Depuis des semaines, l'armée ukrainienne a forcé les Russes à mener une guerre d'usure à l'aide de l'artillerie. L'Ukraine a ciblé les positions ennemies qui se trouvaient également à des kilomètres derrière la ligne de front: dépôts de munitions, bases de l'armée et postes de ravitaillement. Les lignes de ravitaillement russes vers Kherson ont ainsi été de plus en plus mises sous pression, d'autant plus que les Ukrainiens ont fait sauter les ponts du fleuve Dniepr.
Les troupes de Poutine, avec le fleuve qui leur barrait le chemin, risquaient d'être coupées de tout approvisionnement. Pour se sauver, le retrait était la dernière option qui restait aux Russes. A la fin de la semaine dernière, les Ukrainiens ont pu prendre le contrôle de la ville sans combattre.
La victoire ukrainienne a été rendue possible par l'artillerie de précision livrée par l'Occident au cours des derniers mois: l'obusier américain M777, l'obusier blindé allemand Panzerhaubitze 2000, les obusiers automoteurs français Caesar très mobiles, le Krab polonais ou encore le Zuzana slovaque.
Les soldats ukrainiens ont été rapidement formés à ces nouveaux systèmes d'armement par l'Occident. Ces armes ont en commun le fait qu'elles tirent des munitions au standard Otan de 155 millimètres et qu'elles sont supérieures aux canons russes.

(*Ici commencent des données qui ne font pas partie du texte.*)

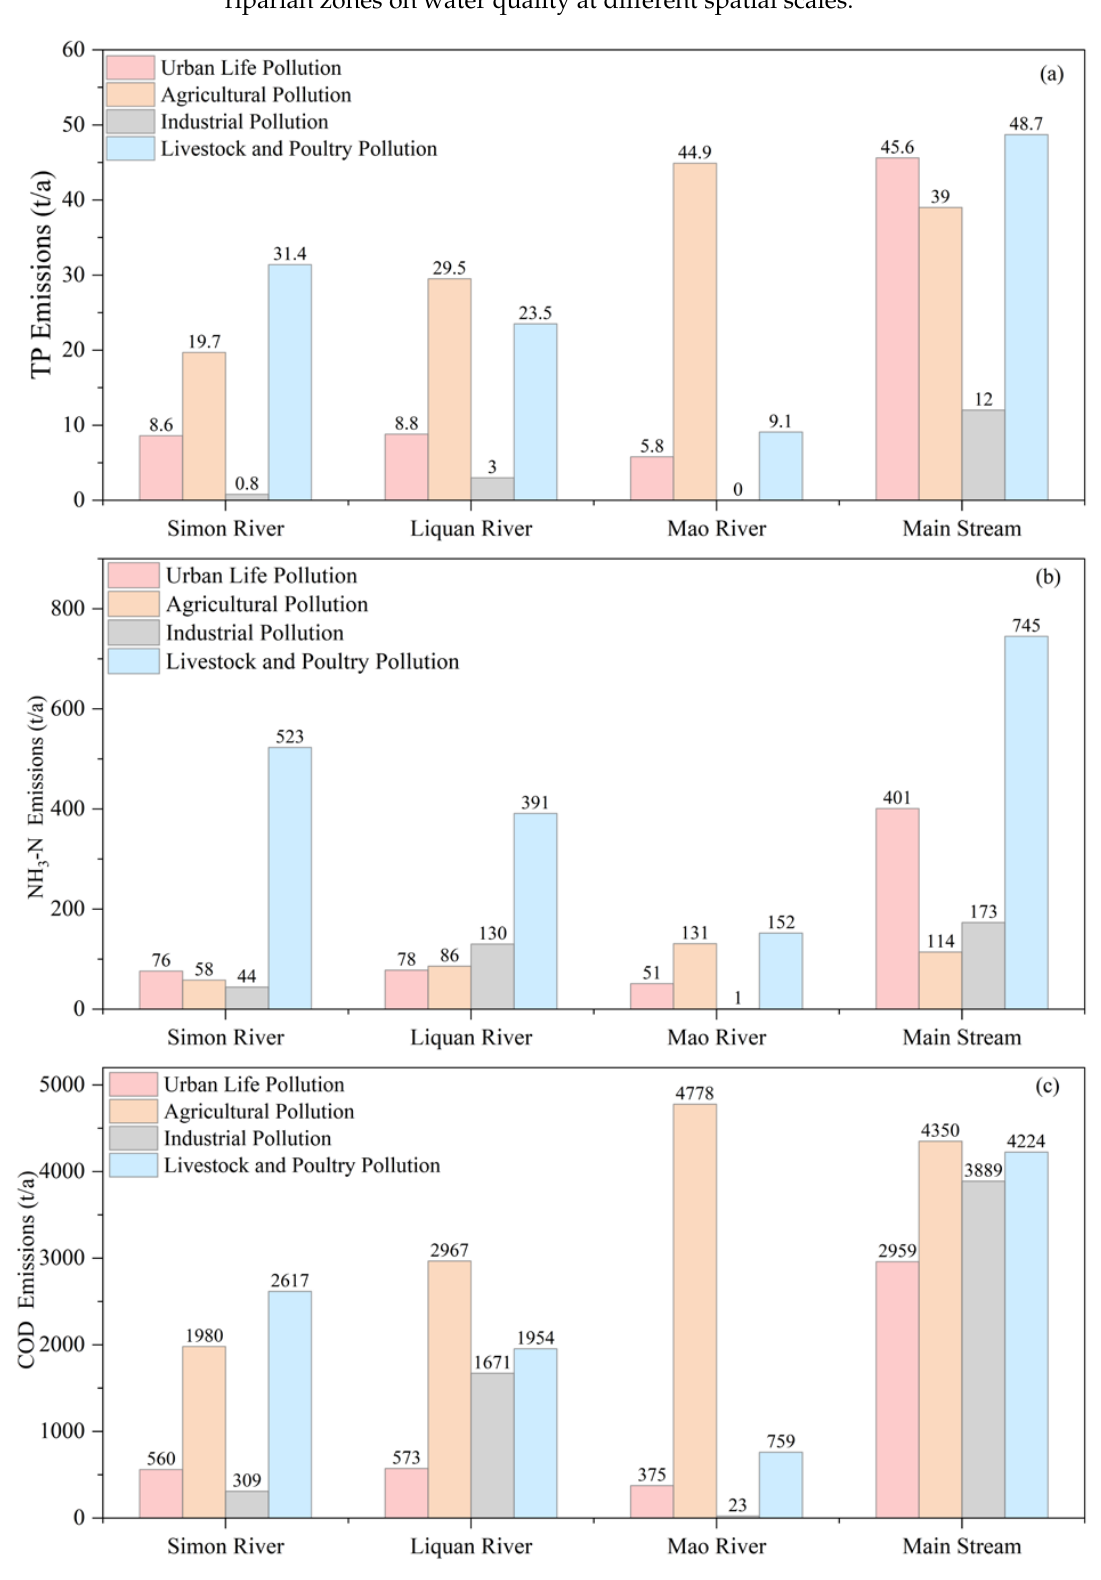
Figure 8. Discharge of pollutants into the main streams and important tributaries in the study area. TP emissions ( a ), NH 3 -N emissions ( b ), COD emissions ( c ).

Plus important encore, les Ukrainiens ont appris à diriger leur artillerie avec précision sur les cibles russes à l'aide d'images satellites occidentales et d'un travail de reconnaissance habilement mené. Un avantage que l'adversaire n'a pas. En combinant les munitions d'artillerie guidées par satellite et la reconnaissance par drone, un obusier ordinaire devient un «sniper», a déclaré un officier ukrainien au journal américain New York Times.
En plus des systèmes d'artillerie modernes, les Ukrainiens ont également su utiliser de manière très efficace le lance-roquettes multiple Himars fourni par les Etats-Unis et la Grande-Bretagne. Cette arme tire jusqu'à six missiles guidés par GPS. Ils peuvent atteindre leur cible avec précision sur une portée de plus de 80 kilomètres. Le système équivalent MARS II de l'Allemagne possède également ces caractéristiques de précision.

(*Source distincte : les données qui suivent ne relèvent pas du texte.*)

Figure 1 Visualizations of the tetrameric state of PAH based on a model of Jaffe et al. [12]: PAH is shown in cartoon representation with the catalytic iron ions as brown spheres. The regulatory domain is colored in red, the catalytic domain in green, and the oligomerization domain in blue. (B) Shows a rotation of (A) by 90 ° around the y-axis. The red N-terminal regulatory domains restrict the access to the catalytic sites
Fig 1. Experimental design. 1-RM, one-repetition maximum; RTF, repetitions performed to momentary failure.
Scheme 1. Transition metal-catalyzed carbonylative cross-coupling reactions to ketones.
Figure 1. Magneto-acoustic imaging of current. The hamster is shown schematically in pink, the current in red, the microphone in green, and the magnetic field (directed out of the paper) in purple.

Pour les Russes, ces lance-roquettes sont dévastateurs: ils sont à portée des Ukrainiens sans qu'ils puissent riposter. Alors que la Russie disposait encore d'une supériorité d'artillerie avec un rapport de un contre dix lors de la bataille de Donetsk cet été, le rapport serait désormais plus ou moins équilibré selon des sources ukrainiennes. Avec la prise de Kherson, les objectifs situés dans la péninsule de Crimée semblent de plus en plus accessibles.
Les drones artisanaux des Ukrainiens larguant des grenades non guidées et volant à quelques centaines de mètres d'altitude ont également eu un impact important, et ce y compris sur le moral des soldats russes qui patientent dans les tranchées. D'innombrables vidéos de ces engins volants, dont certains ne coûtent que quelques milliers de francs, circulent sur Internet. Ils peuvent causer de gros dégâts et même endommager du matériel militaire russe lourd.

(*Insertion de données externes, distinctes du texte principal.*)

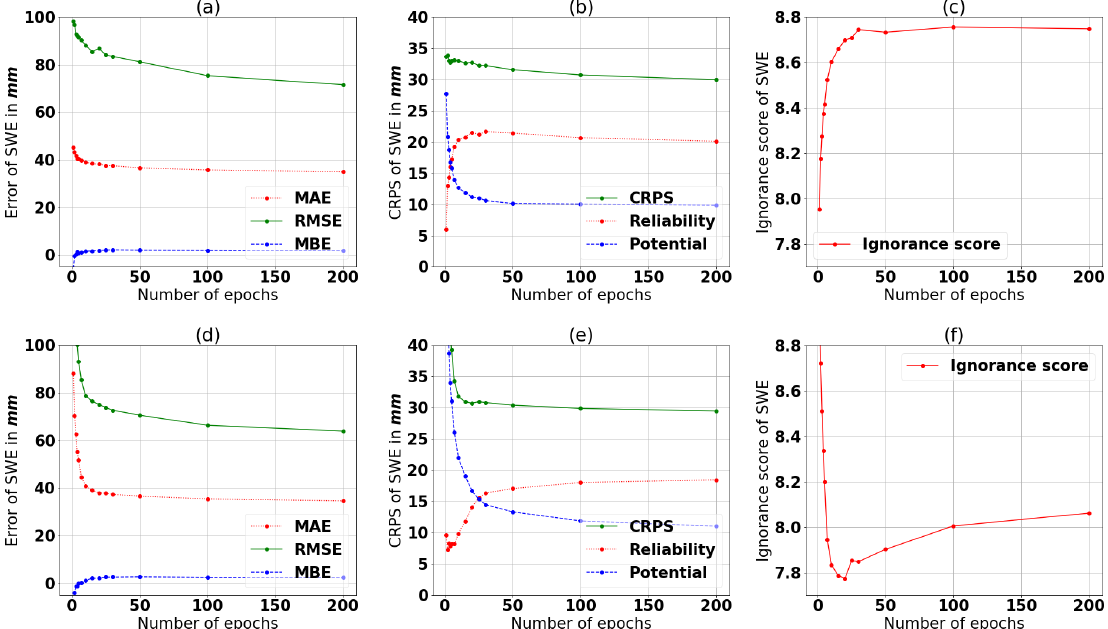
Figure 5. Comparison of (a–c) snow density and (d–e) SWE as target variables. Panels (a) and (d) show the accuracy measures MAE, RMSE, and MBE; panels (b) and (e) show the CRPS and its decomposition; and panels (c) and (f) show the ignorance score. The scores are evaluated using the validation data set. We use the Reference setup presented in Table 2. Table 3. Comparison of all tested characteristics worth considering. The number of epochs is selected so that the trade-off between reliability and accuracy of the ensemble is increased. The numbers in bold indicate an improvement throughout the testing. Combo combines para. init. 3 , shuffled data, and input uncertainty and is used as the final setup. Ref.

Les drones aquatiques développés en interne, comme ceux utilisés lors de l'attaque de la flotte russe de la mer Noire dans son port d'attache de Sébastopol, montrent également que l'Ukraine a considérablement augmenté sa puissance d'armement. Les drones kamikazes télécommandés ont totalement pris les Russes par surprise. Il est toutefois impossible de savoir si l'Occident a contribué à leur développement.